17. In view of the ratio laid down by Hon'ble Gujarat High Court, in the case of Smt. Hansagori P. Ladhani v/s The Oriental Insurance Company Ltd., reported in 2007(2) GLH 291 and this High Court in, total amount of interest, accrued on the principal amount of compensation is to be apportioned on financial year to financial year basis and if the interest payable to claimant for any financial year exceeds Rs.50,000/-, insurance company/owner is/are entitled to deduct appropriate amount under the head of 'Tax Deducted at Source' as provided u/s 194A (3) (ix) of the Income Tax Act, 1961 and if the amount of interest does not exceeds Rs.50,000/- in any financial year, registry of this Tribunal is directed to allow the claimant to withdraw the amount without producing the certificate from the concerned Income- Tax Authority.
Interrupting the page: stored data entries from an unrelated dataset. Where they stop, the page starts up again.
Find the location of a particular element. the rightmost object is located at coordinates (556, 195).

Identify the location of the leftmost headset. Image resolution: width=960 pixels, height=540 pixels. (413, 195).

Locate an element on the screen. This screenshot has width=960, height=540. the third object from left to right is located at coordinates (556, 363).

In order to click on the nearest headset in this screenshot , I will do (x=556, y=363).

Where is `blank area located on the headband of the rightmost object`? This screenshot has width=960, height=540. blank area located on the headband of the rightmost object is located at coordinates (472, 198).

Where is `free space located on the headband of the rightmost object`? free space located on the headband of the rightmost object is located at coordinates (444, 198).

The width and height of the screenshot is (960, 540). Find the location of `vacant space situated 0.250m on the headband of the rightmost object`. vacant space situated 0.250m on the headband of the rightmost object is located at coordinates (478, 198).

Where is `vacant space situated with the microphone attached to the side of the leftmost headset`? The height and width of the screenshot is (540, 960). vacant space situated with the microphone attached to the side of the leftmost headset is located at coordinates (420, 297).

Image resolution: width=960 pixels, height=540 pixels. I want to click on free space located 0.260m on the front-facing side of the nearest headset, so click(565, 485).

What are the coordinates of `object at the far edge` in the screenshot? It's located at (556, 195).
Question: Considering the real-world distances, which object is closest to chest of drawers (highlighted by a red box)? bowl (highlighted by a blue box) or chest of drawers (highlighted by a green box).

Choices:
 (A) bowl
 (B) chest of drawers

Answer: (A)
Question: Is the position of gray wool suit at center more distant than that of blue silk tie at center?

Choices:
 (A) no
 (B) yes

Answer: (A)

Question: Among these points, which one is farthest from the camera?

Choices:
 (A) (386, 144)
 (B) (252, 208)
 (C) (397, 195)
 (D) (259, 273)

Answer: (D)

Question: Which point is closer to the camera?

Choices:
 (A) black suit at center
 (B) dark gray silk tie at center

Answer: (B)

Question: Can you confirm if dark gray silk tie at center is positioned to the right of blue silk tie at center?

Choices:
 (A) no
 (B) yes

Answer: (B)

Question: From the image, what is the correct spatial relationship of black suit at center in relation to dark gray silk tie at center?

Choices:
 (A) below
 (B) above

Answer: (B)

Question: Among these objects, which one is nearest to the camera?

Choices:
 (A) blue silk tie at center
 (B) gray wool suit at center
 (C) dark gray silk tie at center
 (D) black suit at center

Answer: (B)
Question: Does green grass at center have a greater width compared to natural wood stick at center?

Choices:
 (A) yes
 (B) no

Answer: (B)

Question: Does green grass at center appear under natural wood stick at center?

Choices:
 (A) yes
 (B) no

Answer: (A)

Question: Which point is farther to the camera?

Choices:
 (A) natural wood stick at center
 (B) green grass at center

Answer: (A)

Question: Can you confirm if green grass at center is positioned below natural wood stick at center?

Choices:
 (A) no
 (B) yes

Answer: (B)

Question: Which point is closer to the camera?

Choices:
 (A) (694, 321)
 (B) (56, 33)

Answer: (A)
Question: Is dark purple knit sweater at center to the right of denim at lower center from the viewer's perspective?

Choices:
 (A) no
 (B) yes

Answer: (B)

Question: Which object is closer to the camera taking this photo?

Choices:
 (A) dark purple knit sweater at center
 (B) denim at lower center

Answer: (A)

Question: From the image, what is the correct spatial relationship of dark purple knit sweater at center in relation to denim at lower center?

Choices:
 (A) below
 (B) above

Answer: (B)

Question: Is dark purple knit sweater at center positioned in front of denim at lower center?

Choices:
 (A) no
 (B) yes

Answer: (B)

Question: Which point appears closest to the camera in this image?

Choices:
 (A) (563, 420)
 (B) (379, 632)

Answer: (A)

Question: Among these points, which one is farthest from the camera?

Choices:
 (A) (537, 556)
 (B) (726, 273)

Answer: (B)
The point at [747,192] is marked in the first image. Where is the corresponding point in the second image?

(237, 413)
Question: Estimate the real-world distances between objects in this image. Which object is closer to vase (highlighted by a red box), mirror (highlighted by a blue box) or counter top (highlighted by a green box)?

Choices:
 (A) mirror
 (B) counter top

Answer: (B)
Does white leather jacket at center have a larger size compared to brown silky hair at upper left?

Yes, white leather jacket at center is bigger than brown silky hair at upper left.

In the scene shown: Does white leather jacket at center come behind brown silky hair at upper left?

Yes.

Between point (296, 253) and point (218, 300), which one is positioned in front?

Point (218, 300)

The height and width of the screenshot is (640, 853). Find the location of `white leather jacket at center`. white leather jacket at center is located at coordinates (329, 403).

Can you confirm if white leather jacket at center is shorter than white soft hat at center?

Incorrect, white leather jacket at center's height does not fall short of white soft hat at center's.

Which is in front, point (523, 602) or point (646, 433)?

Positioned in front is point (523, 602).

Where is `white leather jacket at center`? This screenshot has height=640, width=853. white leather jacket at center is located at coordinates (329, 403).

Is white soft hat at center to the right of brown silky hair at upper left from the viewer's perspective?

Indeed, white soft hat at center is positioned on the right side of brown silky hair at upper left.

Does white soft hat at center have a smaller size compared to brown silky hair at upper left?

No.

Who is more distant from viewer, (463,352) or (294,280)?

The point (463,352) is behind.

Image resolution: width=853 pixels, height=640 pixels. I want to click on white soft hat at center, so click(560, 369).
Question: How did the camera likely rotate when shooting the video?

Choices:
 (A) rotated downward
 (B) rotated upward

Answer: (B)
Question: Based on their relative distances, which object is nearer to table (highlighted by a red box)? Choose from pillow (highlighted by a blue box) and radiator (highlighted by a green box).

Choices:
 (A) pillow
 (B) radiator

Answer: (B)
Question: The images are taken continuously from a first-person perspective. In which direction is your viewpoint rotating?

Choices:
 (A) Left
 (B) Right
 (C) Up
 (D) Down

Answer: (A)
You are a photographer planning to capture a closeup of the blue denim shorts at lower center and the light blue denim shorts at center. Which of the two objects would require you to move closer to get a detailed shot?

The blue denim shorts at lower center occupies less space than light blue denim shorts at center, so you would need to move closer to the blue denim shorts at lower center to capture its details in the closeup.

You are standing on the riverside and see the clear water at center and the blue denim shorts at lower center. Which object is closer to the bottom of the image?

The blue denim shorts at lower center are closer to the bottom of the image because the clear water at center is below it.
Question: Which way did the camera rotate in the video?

The aforesaid view has been reiterated by this High Court in Review Application No.1 of 2020 in First Appeal From Order No.23 of 2001 (Smt. Sudesna and others Vs. Hari Singh and another) and in First Appeal From Order No.2871 of 2016 (Tej Kumari Sharma v. Chola Mandlam M.S. General Insurance Co. Ltd.) decided on 19.3.2021 while disbursing the amount.

18. Record be sent back to tribunal forthwith.

19. This Court is thankful to both the learned Advocates for ably assistting this Court.